PASCUAL PEREZ, ET AL., defendants.
PASCUAL PEREZ, defendant appellant.

FACTS:

Rogelio Corachea, on October 18, 1960, was a passenger in a taxicab owned and operated by Pascual Perez when he was stabbed and killed by
the driver, Simeon Valenzuela.

ISSUE: Whether or not the Perez (carrier) is liable for the act committed by its driver

RULING: YES

Unlike the old Civil Code, the new Civil Code of the Philippines expressly makes the common carrier liable for intentional assaults committed by
its employees upon its passengers, by the wording of Art. 1759 which categorically states that Common carriers are liable for the death of
or injuries to passengers through the negligence or willful acts of the former's employees, although such employees may have acted
beyond the scope of their authority or in violation of the orders of the common carriers.

Accordingly, it is the carrier's strict obligation to select its drivers and similar employees with due regard not only to their technical competence
and physical ability, but also, no less important, to their total personality, including their patterns of behavior, moral fibers, and social attitude.

Applying this stringent norm to the facts in this case, therefore, the lower court rightly adjudged the defendant carrier liable pursuant to Art. 1759
of the Civil Code. The dismissal of the claim against the defendant driver was also correct. Plaintiff's action was predicated on breach of contract
of carriage and the cab driver was not a party thereto. His civil liability is covered in the criminal case wherein he was convicted by final
judgment.

NOTES:

The Civil Code provisions on the subject of Common Carriers1 are new and were taken from Anglo-American Law.2 There, the basis of the
carrier's liability for assaults on passengers committed by its drivers rests either on (1) the doctrine of respondeat superior or (2) the
principle that it is the carrier's implied duty to transport the passenger safely.3

Under the first, which is the minority view, the carrier is liable only when the act of the employee is within the scope of his authority and duty.
It is not sufficient that the act be within the course of employment only.4

Under the second view, upheld by the majority and also by the later cases, it is enough that the assault happens within the course of the
employee's duty. It is no defense for the carrier that the act was done in excess of authority or in disobedience of the carrier's orders. 5 The carrier's
liability here is absolute in the sense that it practically secures the passengers from assaults committed by its own employees.6

As can be gleaned from Art. 1759, the Civil Code of the Philippines evidently follows the rule based on the second view. At least three very
cogent reasons underlie this rule. As explained in Texas Midland R.R. v. Monroe, 110 Tex. 97, 216 S.W. 388, 389-390, and Haver v. Central
Railroad Co., 43 LRA 84, 85: (1) the special undertaking of the carrier requires that it furnish its passenger that full measure of protection
afforded by the exercise of the high degree of care prescribed by the law, inter alia from violence and insults at the hands of strangers and other
passengers, but above all, from the acts of the carrier's own servants charged with the passenger's safety; (2) said liability of the carrier for the
servant's violation of duty to passengers, is the result of the formers confiding in the servant's hands the performance of his contract to safely
transport the passenger, delegating therewith the duty of protecting the passenger with the utmost care prescribed by law; and (3) as between the
carrier and the passenger, the former must bear the risk of wrongful acts or negligence of the carrier's employees against passengers, since it, and
not the passengers, has power to select and remove them.

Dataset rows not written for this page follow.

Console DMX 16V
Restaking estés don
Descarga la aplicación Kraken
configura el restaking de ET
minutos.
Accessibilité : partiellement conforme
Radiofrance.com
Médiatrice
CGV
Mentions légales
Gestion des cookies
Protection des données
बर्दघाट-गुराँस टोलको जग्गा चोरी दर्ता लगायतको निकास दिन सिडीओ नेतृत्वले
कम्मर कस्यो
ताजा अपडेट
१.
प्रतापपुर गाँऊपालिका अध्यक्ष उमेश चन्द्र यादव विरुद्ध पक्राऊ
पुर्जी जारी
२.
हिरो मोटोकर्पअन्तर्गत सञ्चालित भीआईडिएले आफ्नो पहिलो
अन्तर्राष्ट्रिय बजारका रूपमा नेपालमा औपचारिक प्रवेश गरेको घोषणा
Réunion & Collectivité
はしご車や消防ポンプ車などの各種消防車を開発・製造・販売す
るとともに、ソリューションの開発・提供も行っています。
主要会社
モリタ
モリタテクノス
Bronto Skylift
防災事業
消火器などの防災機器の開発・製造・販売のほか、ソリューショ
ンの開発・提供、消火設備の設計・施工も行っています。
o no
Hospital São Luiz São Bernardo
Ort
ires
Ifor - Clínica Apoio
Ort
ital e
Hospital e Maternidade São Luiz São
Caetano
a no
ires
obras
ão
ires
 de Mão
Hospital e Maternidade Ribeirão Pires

CIVIL LAW; COMMON CARRIERS; CASE AT BAR. — R.C. was a passenger in a taxicab owned by P. P. when he was stabbed to death by
the driver, S.V. In the subsequent action for damages, P. P. cited Gillaco vs. MRR, 97 Phil., 884, which ruled that the carrier is under no absolute
liability for assaults of its employees upon the passengers. Held , the Gillaco case does not apply. There, the passenger was killed outside the
scope and course of duty of the guilty employee while here, the killing took place in the course of duty of the guilty employee and when he was
acting within the scope of his duties.